Jeudi 13 mai 2010 - L’Ascension du Seigneur

Mon scorpion peut-il monter au ciel ?

Actes 1,1-11 - Psaume 46,2-6.6-9 - Hébreux 9,24-28 et 10,19-23 - Luc 24,46-53
jeudi 13 mai 2010.
 

Vous connaissez l’histoire. Au bord du fleuve, le scorpion demande à la grenouille : « Prends-moi sur ton dos pour traverser - Oh non ! répond la grenouille, je te connais : dès que nous serons au milieu tu vas me piquer - Pourquoi ferais-je cela, rétorque le scorpion : si je te pique, je me noierai - Bon, dit la grenouille. » Et sitôt qu’ils atteignent le milieu du fleuve, le scorpion la pique. « Pourquoi ?, demande la grenouille dans un râle - Je ne sais pas, répond le scorpion en coulant, c’est ma nature, je pense. »

Ce n’est pas une histoire vraie ! Pourtant, j’ai bien vu que quand le scorpion a piqué la grenouille, certains ont sursauté. Ça fait mal, n’est-ce pas ? C’est que, comme les fables du même genre, ce conte, africain peut-être, nous parle de nous.
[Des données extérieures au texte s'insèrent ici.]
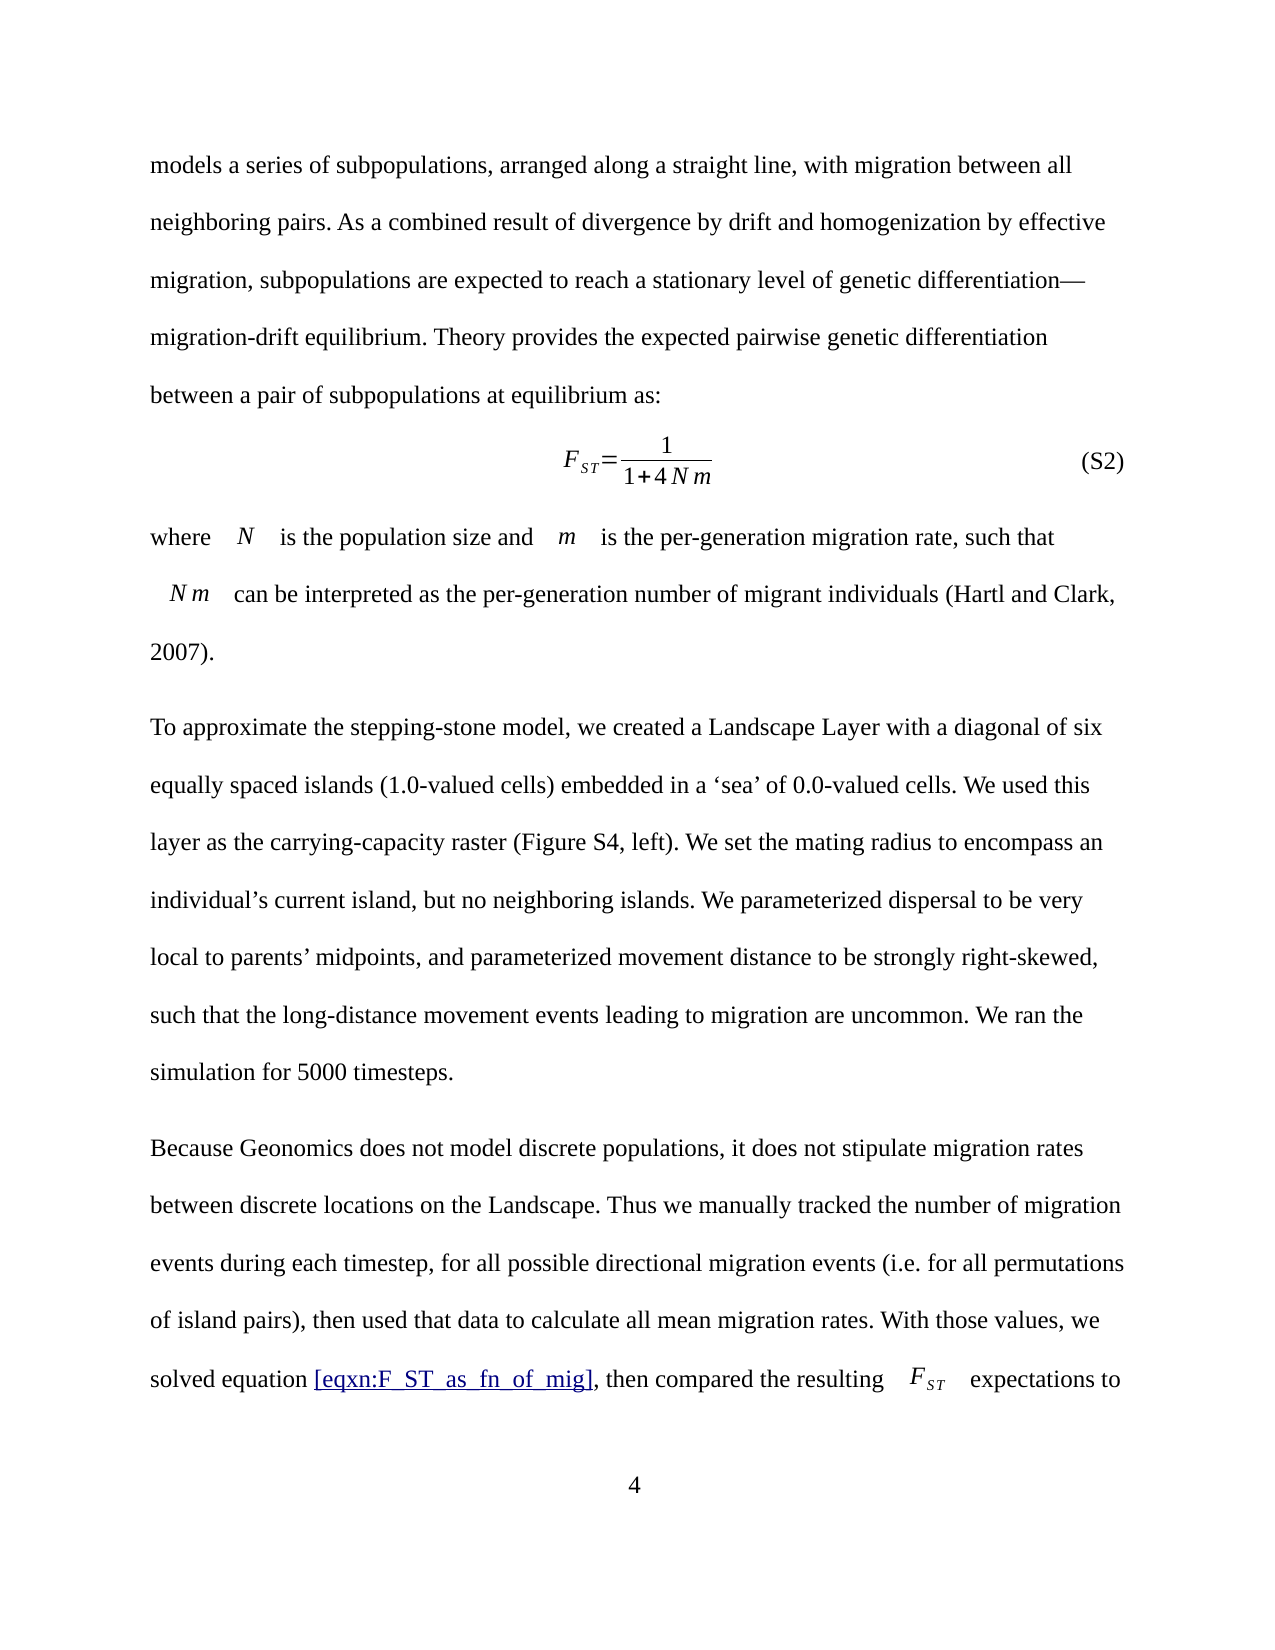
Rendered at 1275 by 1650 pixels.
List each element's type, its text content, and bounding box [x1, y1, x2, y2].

text Because Geonomics does not model discrete populations, it does not stipulate migration rates between discrete locations on the Landscape. Thus we manually tracked the number of migration events during each timestep, for all possible directional migration events (i.e. for all permutations of island pairs), then used that data to calculate all mean migration rates. With those values, we solved equation [eqxn:F_ST_as_fn_of_mig], then compared the resulting expectations to [150, 1133, 1125, 1394]
text where is the population size and is the per-generation migration rate, such that can be interpreted as the per-generation number of migrant individuals (Hartl and Clark, 2007). [150, 522, 1125, 666]
text models a series of subpopulations, arranged along a straight line, with migration between all neighboring pairs. As a combined result of divergence by drift and homogenization by effective migration, subpopulations are expected to reach a stationary level of genetic differentiation—migration-drift equilibrium. Theory provides the expected pairwise genetic differentiation between a pair of subpopulations at equilibrium as: [150, 150, 1125, 409]
text (S2) [150, 446, 1125, 475]
text To approximate the stepping-stone model, we created a Landscape Layer with a diagonal of six equally spaced islands (1.0-valued cells) embedded in a ‘sea’ of 0.0-valued cells. We used this layer as the carrying-capacity raster (Figure S4, left). We set the mating radius to encompass an individual’s current island, but no neighboring islands. We parameterized dispersal to be very local to parents’ midpoints, and parameterized movement distance to be strongly right-skewed, such that the long-distance movement events leading to migration are uncommon. We ran the simulation for 5000 timesteps. [150, 712, 1125, 1086]
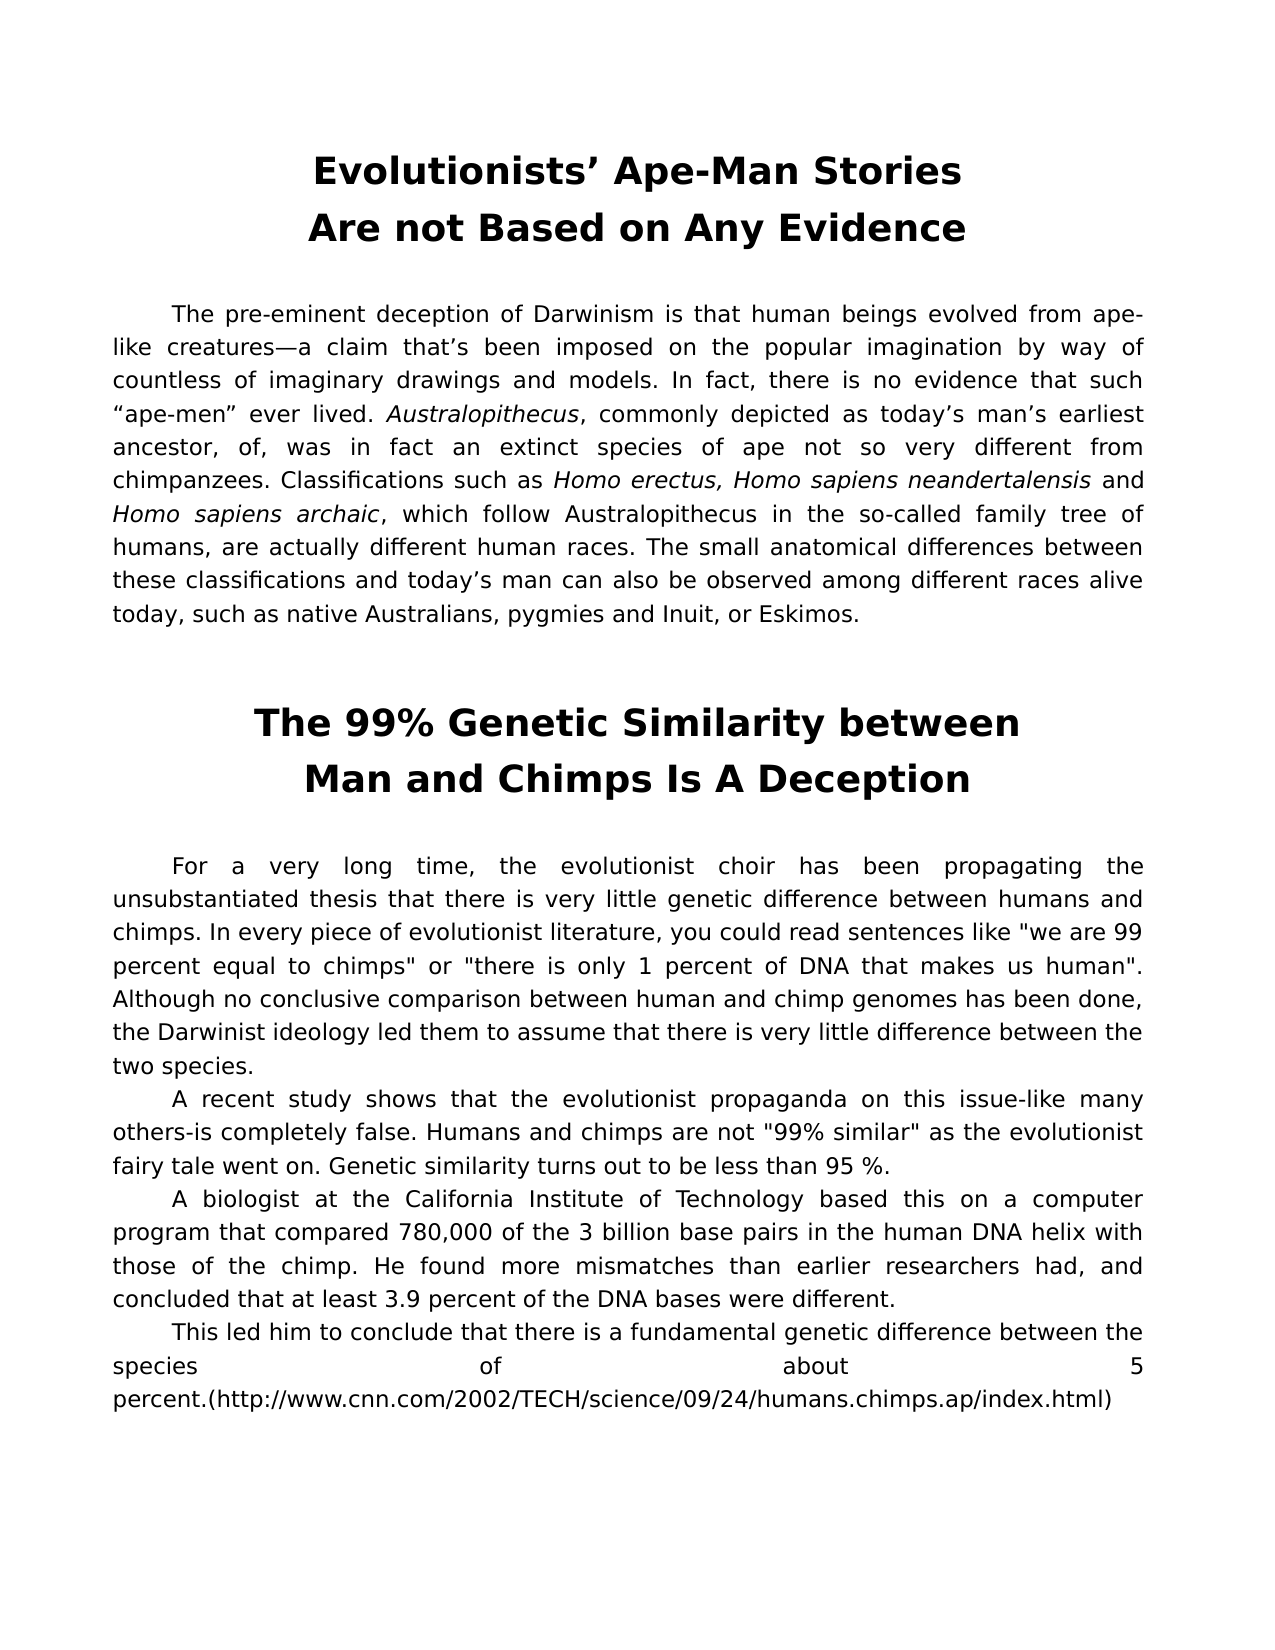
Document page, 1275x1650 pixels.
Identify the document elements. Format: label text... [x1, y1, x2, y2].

text A biologist at the California Institute of Technology based this on a computer program that compared 780,000 of the 3 billion base pairs in the human DNA helix with those of the chimp. He found more mismatches than earlier researchers had, and concluded that at least 3.9 percent of the DNA bases were different. [112, 1181, 1145, 1314]
text For a very long time, the evolutionist choir has been propagating the unsubstantiated thesis that there is very little genetic difference between humans and chimps. In every piece of evolutionist literature, you could read sentences like "we are 99 percent equal to chimps" or "there is only 1 percent of DNA that makes us human". Although no conclusive comparison between human and chimp genomes has been done, the Darwinist ideology led them to assume that there is very little difference between the two species. [112, 847, 1145, 1081]
subtitle Evolutionists’ Ape-Man Stories [112, 150, 1162, 194]
subtitle Are not Based on Any Evidence [112, 206, 1162, 250]
subtitle Man and Chimps Is A Deception [112, 758, 1162, 802]
text A recent study shows that the evolutionist propaganda on this issue-like many others-is completely false. Humans and chimps are not "99% similar" as the evolutionist fairy tale went on. Genetic similarity turns out to be less than 95 %. [112, 1081, 1145, 1181]
text The pre-eminent deception of Darwinism is that human beings evolved from ape-like creatures—a claim that’s been imposed on the popular imagination by way of countless of imaginary drawings and models. In fact, there is no evidence that such “ape-men” ever lived. Australopithecus, commonly depicted as today’s man’s earliest ancestor, of, was in fact an extinct species of ape not so very different from chimpanzees. Classifications such as Homo erectus, Homo sapiens neandertalensis and Homo sapiens archaic, which follow Australopithecus in the so-called family tree of humans, are actually different human races. The small anatomical differences between these classifications and today’s man can also be observed among different races alive today, such as native Australians, pygmies and Inuit, or Eskimos. [112, 296, 1145, 629]
subtitle The 99% Genetic Similarity between [112, 702, 1162, 746]
text This led him to conclude that there is a fundamental genetic difference between the species of about 5 percent.(http://www.cnn.com/2002/TECH/science/09/24/humans.chimps.ap/index.html) [112, 1314, 1145, 1414]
Combien de bonnes âmes ont tenté de venir en aide à des personnages douteux, comptant sur la confiance qu’elles leur accordaient, mais n’ont récolté que des déboires, leurs protégés s’ingéniant à les détruire en se perdant ! Bonne pomme et plutôt crédule, la grenouille, de bénitier peut-être, ne mesure pas à quel point les mauvaises habitudes peuvent devenir une seconde nature chez des êtres pervers ou dépravés. D’ailleurs, elle n’est ni si crédule, puisqu’elle « connaît le scorpion », ni si bonne pomme, car elle escompte la satisfaction de s’attacher son pouvoir. La puissance d’infliger la mort ne peut-elle se renverser en celle de donner la vie ? C’est du moins notre conviction obscure, ce qui explique que le caducée des médecins soit un serpent. D’ailleurs, en général, les remèdes sont aussi des poisons, tout dépend de la dose.

C’est pourquoi les humains oscillent entre un optimisme peu raisonnable et, à force de désillusions, un pessimisme peu agréable. Certains tombent dans la misanthropie, tirant de leur mépris pour l’humanité une amère satisfaction de vanité, puisqu’ils s’estiment assez clairvoyants pour en juger ainsi. D’ailleurs, les misanthropes sont souvent surtout misogynes. Beaucoup prétendent que les hommes sont de bonnes pommes, tandis que la femme est un scorpion que dissimule une fleur. Gardons-nous d’entrer dans ce débat. Ce qui est sûr, c’est que le cœur humain est compliqué et malade, les païens le pressentaient bien, et aussi que c’est folie de prétendre le guérir. Notre foi dit-elle autre chose ? Nos ennemis n’ont pas l’air de le penser, puisqu’ils reprochent aux chrétiens tour à tour une naïveté béate de grenouille ou une méfiance radicale à l’égard de l’humanité, toujours soupçonnée de malice foncière : nous serions les scorpions de la terre, empoisonnant le bonheur ordinaire des braves gens avec notre “péché” !

Voyons ce qu’il en est en regardant le Christ. Par l’incarnation, il a pris sur son dos notre humanité. Pourtant, il savait ce qu’il y a dans le cœur de l’homme. Il a dit, bon, allons-y quand même. Mais, à peine au milieu de la vie, les hommes l’ont tué. Et dans un dernier soupir, il a demandé : « Pourquoi ? » Seulement, cette histoire est vraie. Et la suite aussi : il est ressuscité et monté aux cieux. Sinon, même authentique, la vie de Jésus ne serait guère plus que notre conte africain : une illustration de la malédiction de l’existence humaine qui nous touche, certes, mais ne peut que nous renvoyer à nos pauvres problèmes habituels.

Si notre foi est vraie, tout s’éclaire et la voie nouvelle dont parle la lettre aux Hébreux s’ouvre vraiment devant nous. Notre nature était bonne, mais le péché l’a abîmée irrémédiablement. Par sa mort sur la croix, le Christ a pris le péché sur lui et l’a vaincu. Désormais, la mort a perdu son pouvoir sur nous, puisque « l’aiguillon de la mort, c’est le péché ». Par le baptême dans la mort du Seigneur et le don de l’Esprit du Ressuscité, nous sommes régénérés et rendus capables d’une vie nouvelle. Essayons donc, avançons avec une pleine assurance sur le chemin de la sainteté !

Car, de même que le serpent de bronze fut élevé par Moïse dans le désert, ainsi fallait-il que le Fils de l’homme fût élevé, afin que tout homme qui croit obtienne par lui la vie éternelle.